In deze zaak heeft het Gerechtshof Arnhem-Leeuwarden op 9 april 2024 uitspraak gedaan in hoger beroep over de belasting van personenauto’s en motorrijwielen (BPM) die aan belanghebbende, een B.V., was opgelegd. De zaak betreft een Maserati Ghibli die vanuit een andere lidstaat naar Nederland is overgebracht. Belanghebbende had bezwaar gemaakt tegen de BPM-heffing en was in beroep gegaan bij de rechtbank Gelderland, die op 25 april 2022 uitspraak deed. De rechtbank heeft de uitspraak van de inspecteur gedeeltelijk vernietigd en een teruggaaf van BPM verleend. Zowel belanghebbende als de inspecteur hebben hoger beroep ingesteld tegen deze uitspraak.

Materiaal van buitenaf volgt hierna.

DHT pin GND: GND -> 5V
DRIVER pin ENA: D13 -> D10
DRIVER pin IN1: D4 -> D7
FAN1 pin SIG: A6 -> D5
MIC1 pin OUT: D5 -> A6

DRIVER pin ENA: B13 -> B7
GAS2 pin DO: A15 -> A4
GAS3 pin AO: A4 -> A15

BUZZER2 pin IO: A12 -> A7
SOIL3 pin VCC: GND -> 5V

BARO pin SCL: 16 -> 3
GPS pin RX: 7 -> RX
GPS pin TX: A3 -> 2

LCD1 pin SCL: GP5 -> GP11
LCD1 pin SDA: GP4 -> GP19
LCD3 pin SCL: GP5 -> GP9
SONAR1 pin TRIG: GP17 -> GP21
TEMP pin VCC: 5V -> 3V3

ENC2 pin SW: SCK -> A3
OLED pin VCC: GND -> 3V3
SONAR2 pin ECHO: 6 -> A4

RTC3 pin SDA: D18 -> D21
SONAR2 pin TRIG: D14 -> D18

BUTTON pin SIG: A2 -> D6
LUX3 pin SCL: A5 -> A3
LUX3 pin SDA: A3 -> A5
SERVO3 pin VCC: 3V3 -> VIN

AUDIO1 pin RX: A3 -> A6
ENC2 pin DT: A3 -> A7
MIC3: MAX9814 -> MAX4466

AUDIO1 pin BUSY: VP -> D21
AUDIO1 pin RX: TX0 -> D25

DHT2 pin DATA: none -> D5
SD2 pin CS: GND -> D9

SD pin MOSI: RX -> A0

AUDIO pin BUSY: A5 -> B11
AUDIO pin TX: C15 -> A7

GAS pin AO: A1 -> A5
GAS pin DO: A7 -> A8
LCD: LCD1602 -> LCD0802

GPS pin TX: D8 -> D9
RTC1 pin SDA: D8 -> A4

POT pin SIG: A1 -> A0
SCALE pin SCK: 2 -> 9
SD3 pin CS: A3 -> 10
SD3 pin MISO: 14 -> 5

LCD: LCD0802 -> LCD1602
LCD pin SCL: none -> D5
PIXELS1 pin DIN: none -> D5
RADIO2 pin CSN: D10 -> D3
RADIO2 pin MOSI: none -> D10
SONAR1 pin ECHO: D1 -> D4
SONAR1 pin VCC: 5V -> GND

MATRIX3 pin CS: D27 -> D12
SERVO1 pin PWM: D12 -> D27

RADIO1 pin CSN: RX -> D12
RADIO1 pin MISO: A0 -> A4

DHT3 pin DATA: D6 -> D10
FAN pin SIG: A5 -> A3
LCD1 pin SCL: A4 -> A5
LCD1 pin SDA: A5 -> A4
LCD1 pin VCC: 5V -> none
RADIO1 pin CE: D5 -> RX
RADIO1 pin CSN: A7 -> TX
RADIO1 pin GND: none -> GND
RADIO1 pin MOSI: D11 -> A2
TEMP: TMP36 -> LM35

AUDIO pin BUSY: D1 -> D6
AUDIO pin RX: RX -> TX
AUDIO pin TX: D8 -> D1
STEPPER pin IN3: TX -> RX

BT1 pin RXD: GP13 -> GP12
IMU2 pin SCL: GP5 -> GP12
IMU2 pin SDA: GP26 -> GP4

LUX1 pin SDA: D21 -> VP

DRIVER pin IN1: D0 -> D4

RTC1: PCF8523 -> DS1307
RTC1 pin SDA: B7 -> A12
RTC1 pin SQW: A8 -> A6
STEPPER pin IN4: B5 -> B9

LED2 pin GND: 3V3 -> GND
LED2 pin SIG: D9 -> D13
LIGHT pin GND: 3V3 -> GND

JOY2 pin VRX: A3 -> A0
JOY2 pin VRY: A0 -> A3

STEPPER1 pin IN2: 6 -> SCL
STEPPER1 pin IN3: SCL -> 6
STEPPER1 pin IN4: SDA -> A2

Tijdens de zitting op 22 november 2023 zijn de gemachtigden van belanghebbende en de inspecteur verschenen. Belanghebbende heeft diverse formeelrechtelijke grieven aangevoerd, waaronder dat nationale rechters het Unierecht niet mogen uitleggen en dat het heffen van griffierecht in strijd is met het Unierecht. De inspecteur heeft betoogd dat de auto essentiële gebreken vertoont en dat de rechtbank ten onrechte de herstelkosten heeft geaccepteerd.
Het Hof heeft geoordeeld dat de nationale rechters wel degelijk bevoegd zijn om het Unierecht toe te passen en dat de regeling omtrent het heffen van griffierecht niet in strijd is met het Unierecht. Het Hof heeft de proceskostenvergoeding vastgesteld en de inspecteur veroordeeld tot het vergoeden van het griffierecht aan belanghebbende. De uitspraak van de rechtbank is vernietigd voor zover het de beslissing omtrent de proceskosten betreft, en het Hof heeft de totale proceskostenvergoeding vastgesteld op € 5.250. De uitspraak is openbaar gemaakt op 9 april 2024.